Among the pupils' ideas were collecting donations, getting other schools involved and selling T-shirts with a save-the-zoo logo.
"My kids are just so upset," Saks-Bowersox said. "Some of the kids say they go there with their families every year. They get excited about a lot of things, but this one they're really passionate about. This school stresses doing things for other people."
Robert C. Embry Jr., president of the Abell Foundation, a Baltimore philanthropic organization, said that if the zoo applies for financial help, the foundation's board would consider the request.
"I can't speak for our board," he said. "They're more poverty-oriented, but they are city-oriented. So, it's conceivable. But it's not the type of thing that we usually do."
Board members help
The zoo's 45 board members - some of whom are honorary members - have contributed $50,000 to the zoo, Grieb said.
"A lot of our board members have reached deep into their pockets this year," she said.
The loss of the two female elephants would be the most visible sign of the zoo's struggle to stay afloat after a $700,000 reduction in state aid, compounded by a sagging economy and a year of terrible weather.
The changes announced by the zoo this week are expected to save more than $1 million.
The planned reduction in the zoo's animal collection entails sending some cranes, flamingos, and a number of ducks, reptiles and amphibians to other zoos. The animals that are being chosen do not fit into the zoo's new focus on wilderness and environmental hot spots.
It is hoped that the elephants could be returned with their offspring in a few years when the zoo is financially stronger.
Elephants and gorillas are typically the most popular attractions at many zoos, according to the American Zoo and Aquarium Association.
11.7% staff reduction
The 20 job cuts announced yesterday amount to a staff reduction of 11.7 percent that will bring employment down to about 150 people.
Job losses for the year are expected to total about 35, including positions that were not filled when they became vacant and those of staff members who were fired for poor performance and not replaced, Grieb said.
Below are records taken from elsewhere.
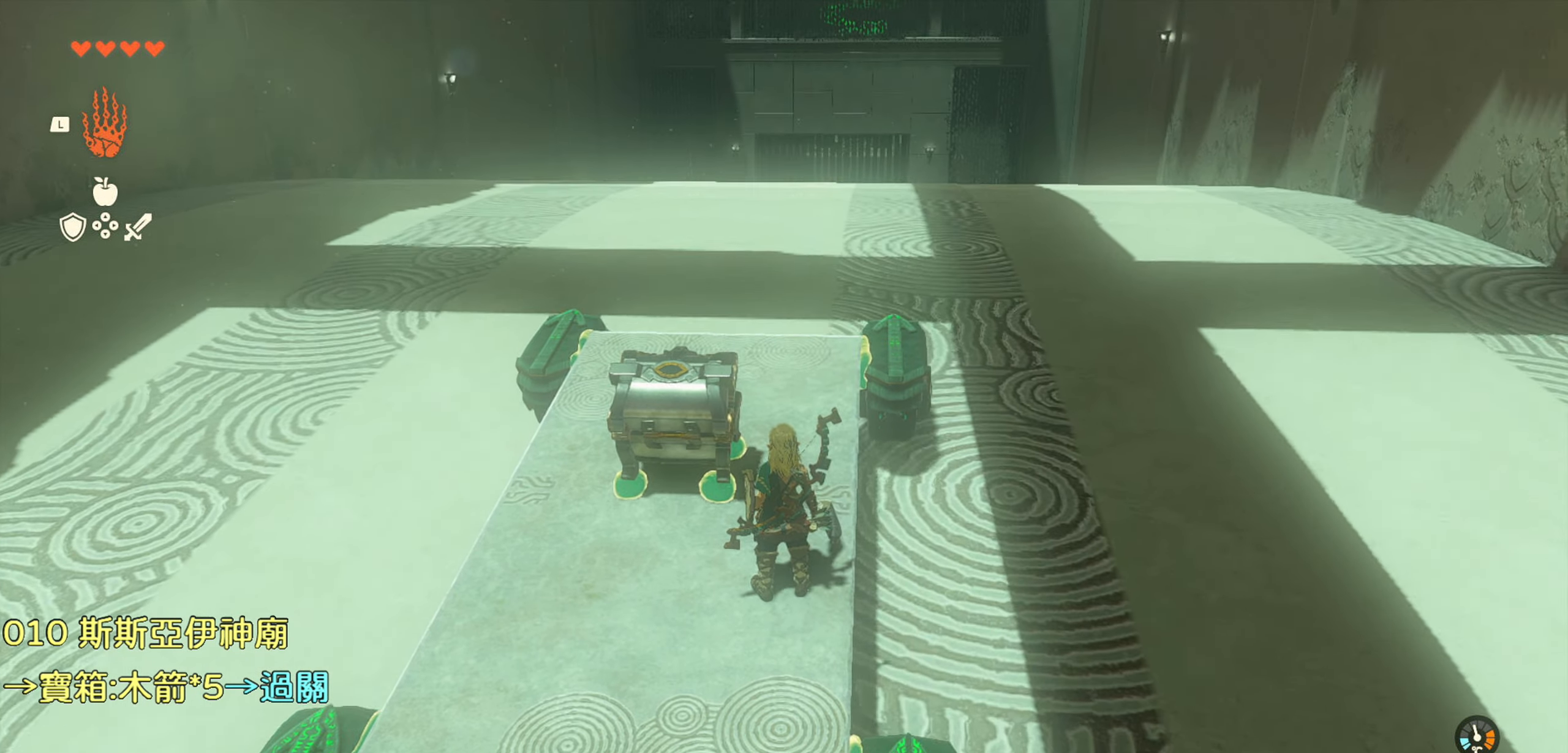
{"buttons": [], "left_stick": "center", "right_stick": "center", "events": []}
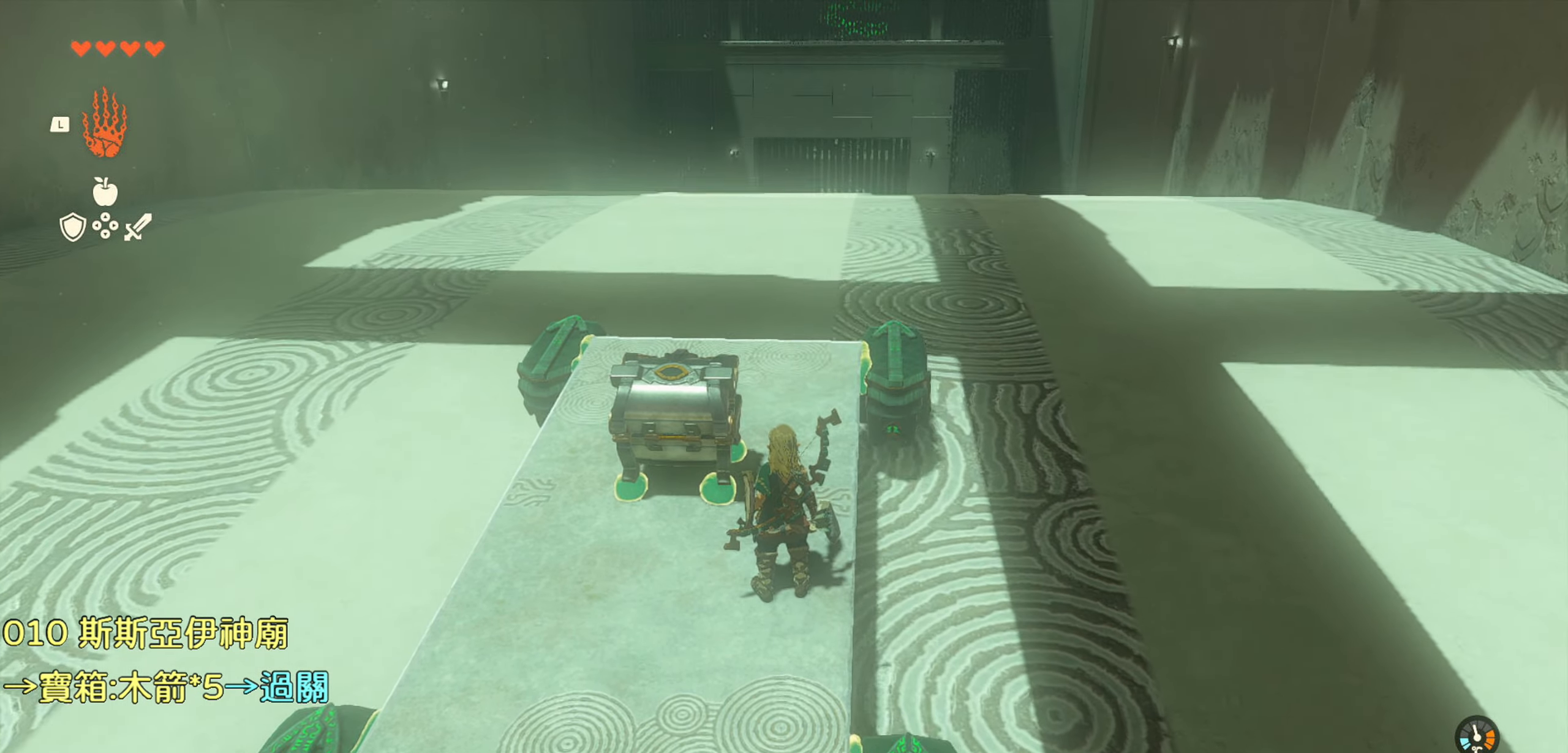
{"buttons": [], "left_stick": "center", "right_stick": "center", "events": []}
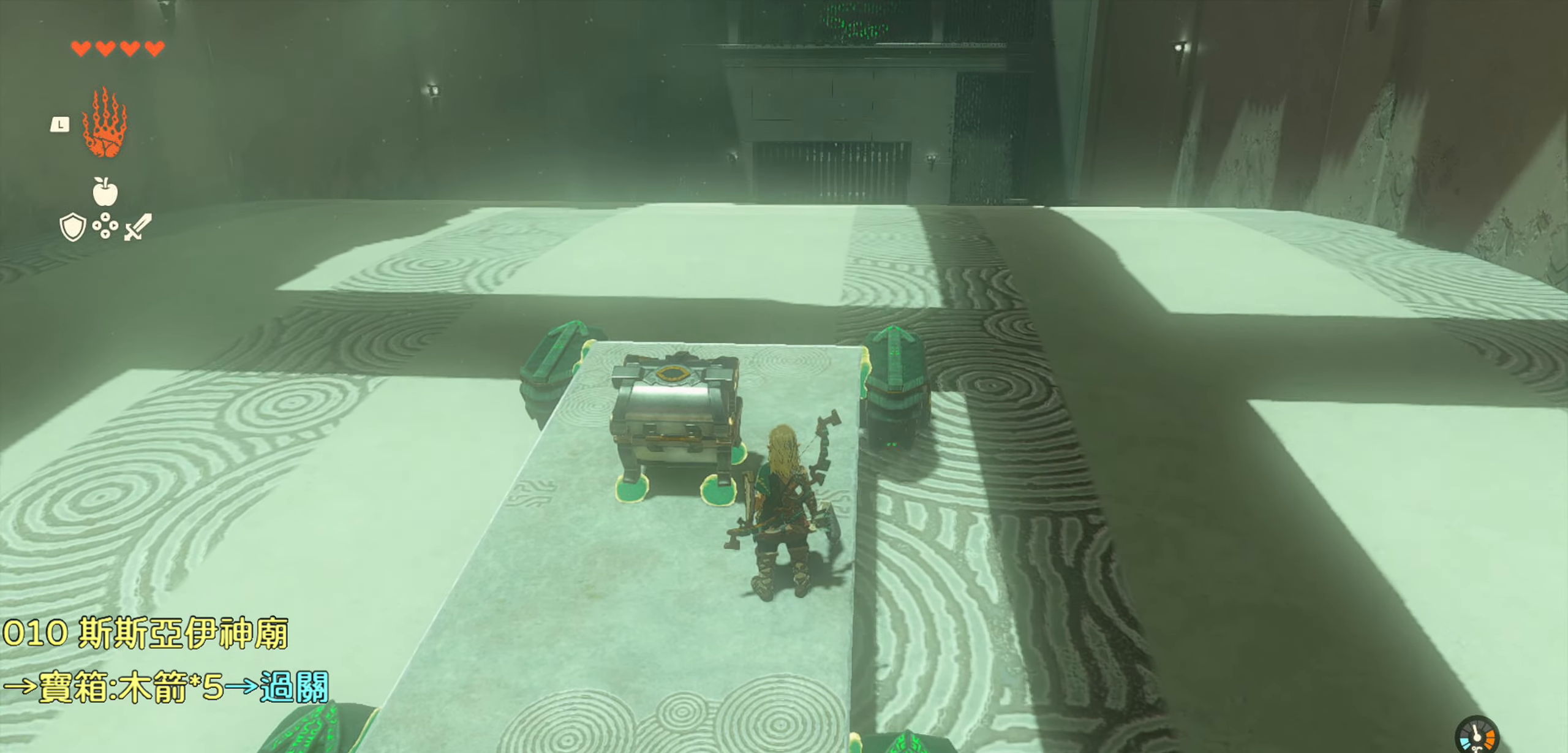
{"buttons": [], "left_stick": "up", "right_stick": "center", "events": [[416, "left_stick", "up"]]}
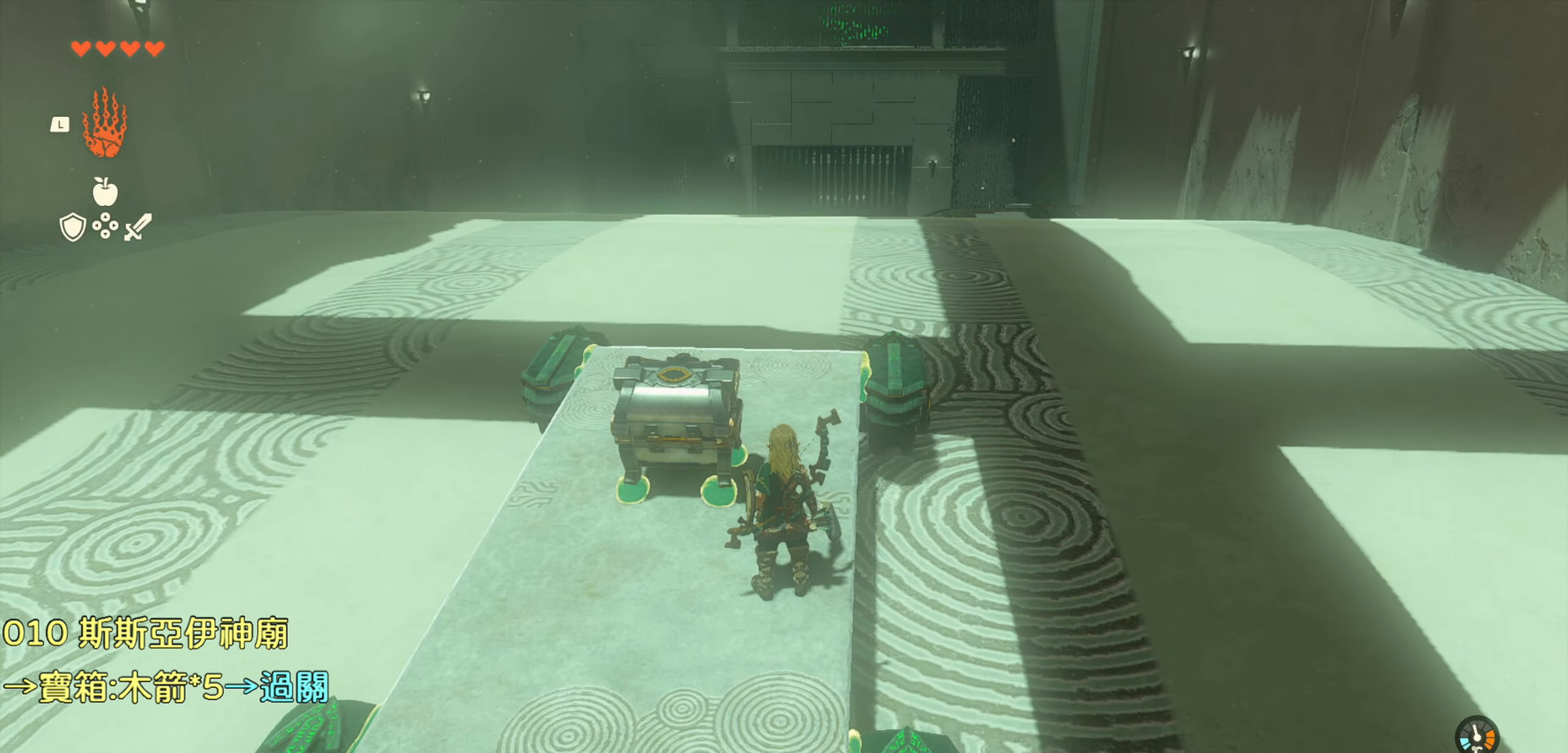
{"buttons": [], "left_stick": "center", "right_stick": "center", "events": [[366, "left_stick", "center"]]}
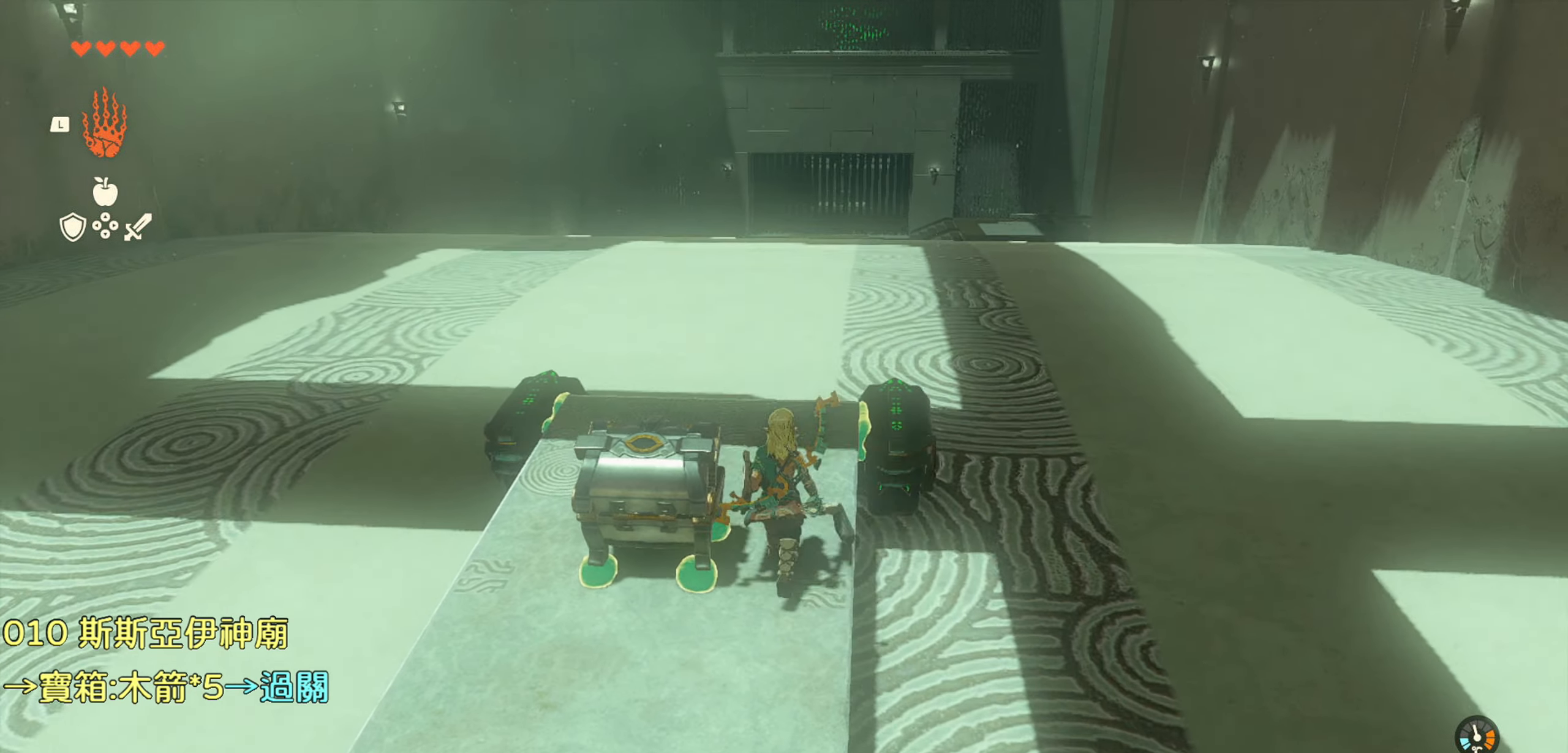
{"buttons": [], "left_stick": "center", "right_stick": "center", "events": [[66, "left_stick", "up"], [233, "left_stick", "center"]]}
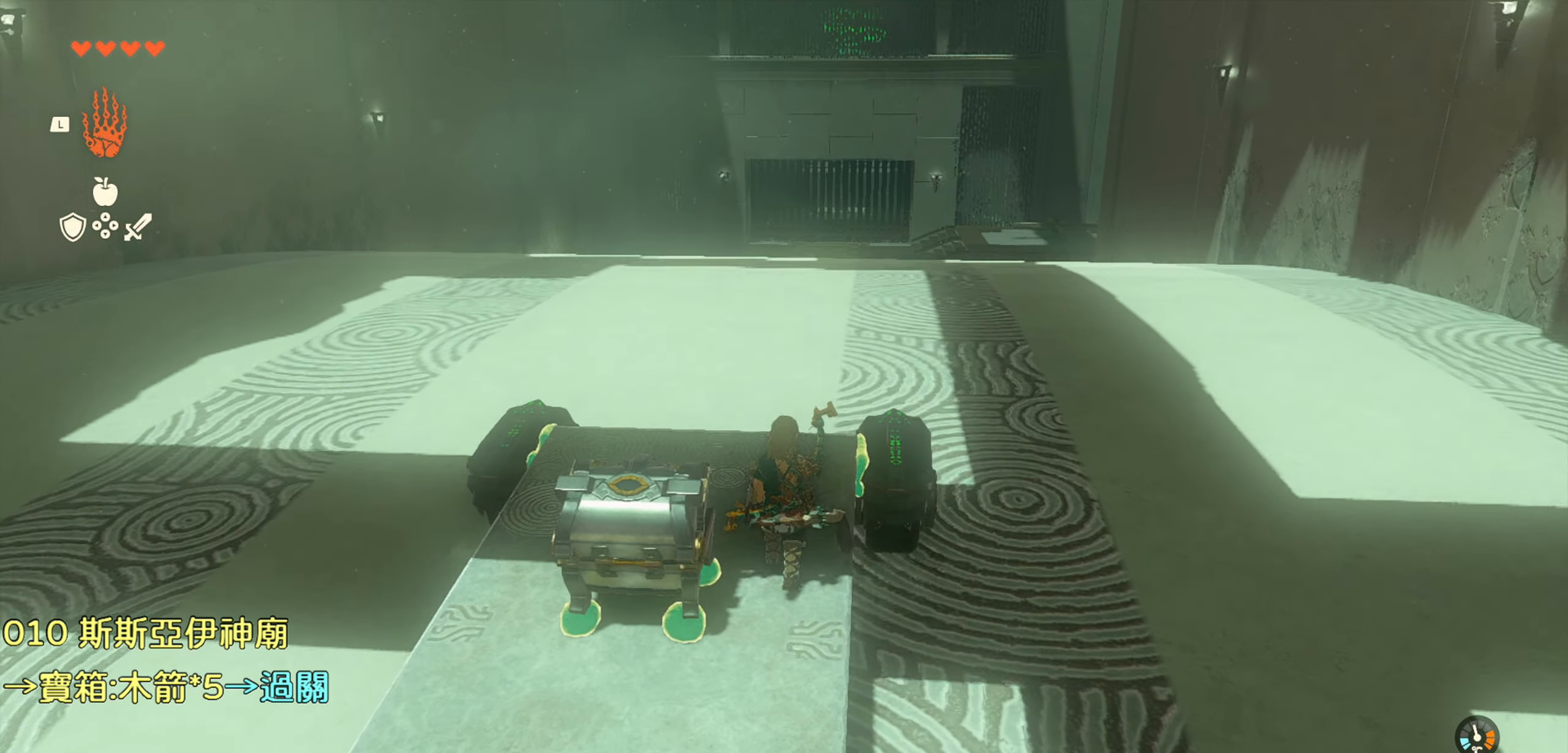
{"buttons": [], "left_stick": "center", "right_stick": "center", "events": []}
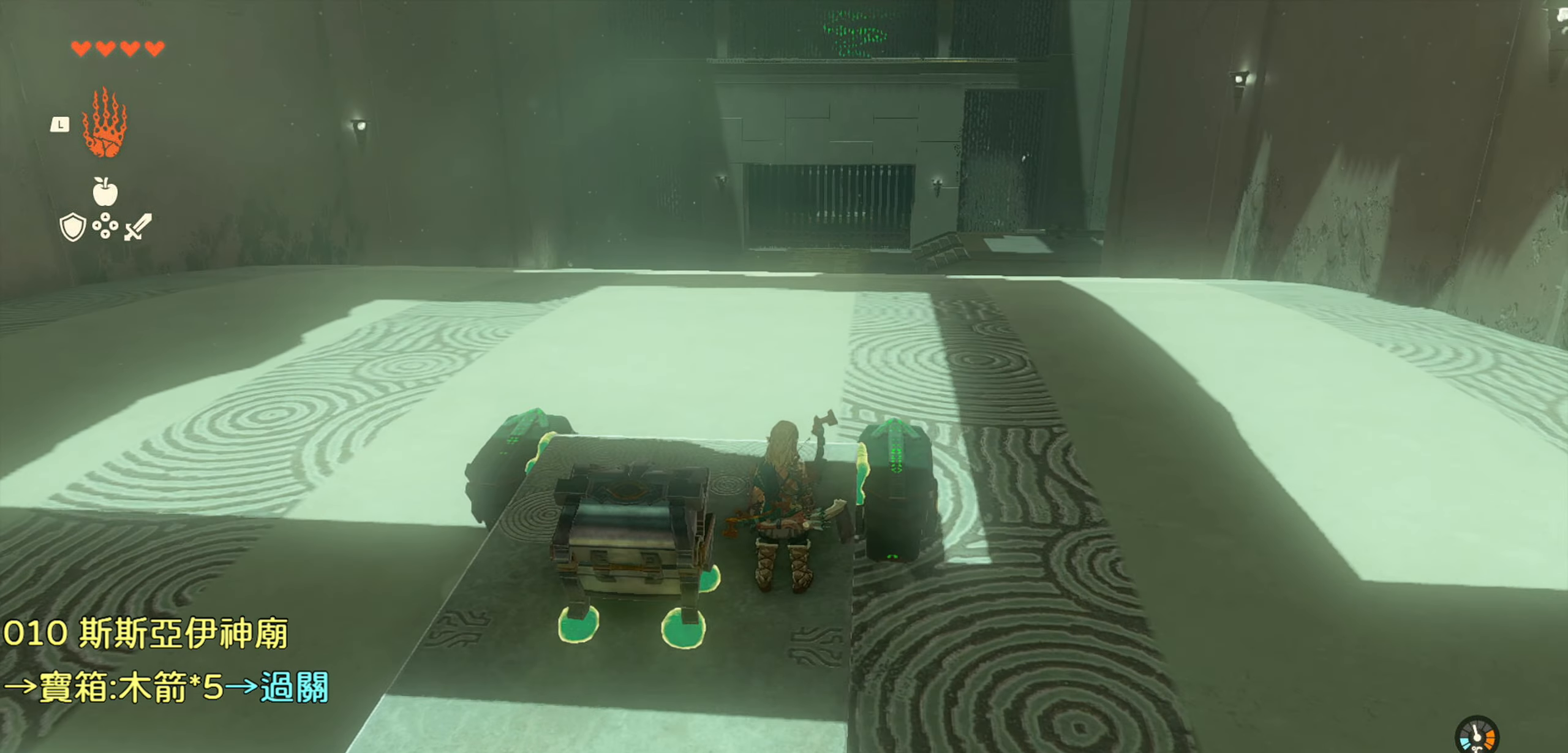
{"buttons": [], "left_stick": "center", "right_stick": "center", "events": []}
Another cost-cutting move will eliminate the popular summer camp program that has been offered by the zoo for years. That program cost $332,000 to operate and brought in $205,000 in revenue last year, producing a budget shortfall of nearly $130,000, zoo officials said.
Within weeks, the zoo will open a $7 million Polar Bear Watch exhibit, which will include a tundra buggy from which visitors will be able to view the bears. Some of the zoo's money is solely earmarked for capital projects and cannot be used to help with the operating budget.
Founded in 1867, the Baltimore Zoo is internationally known for its contributions to conservation and research.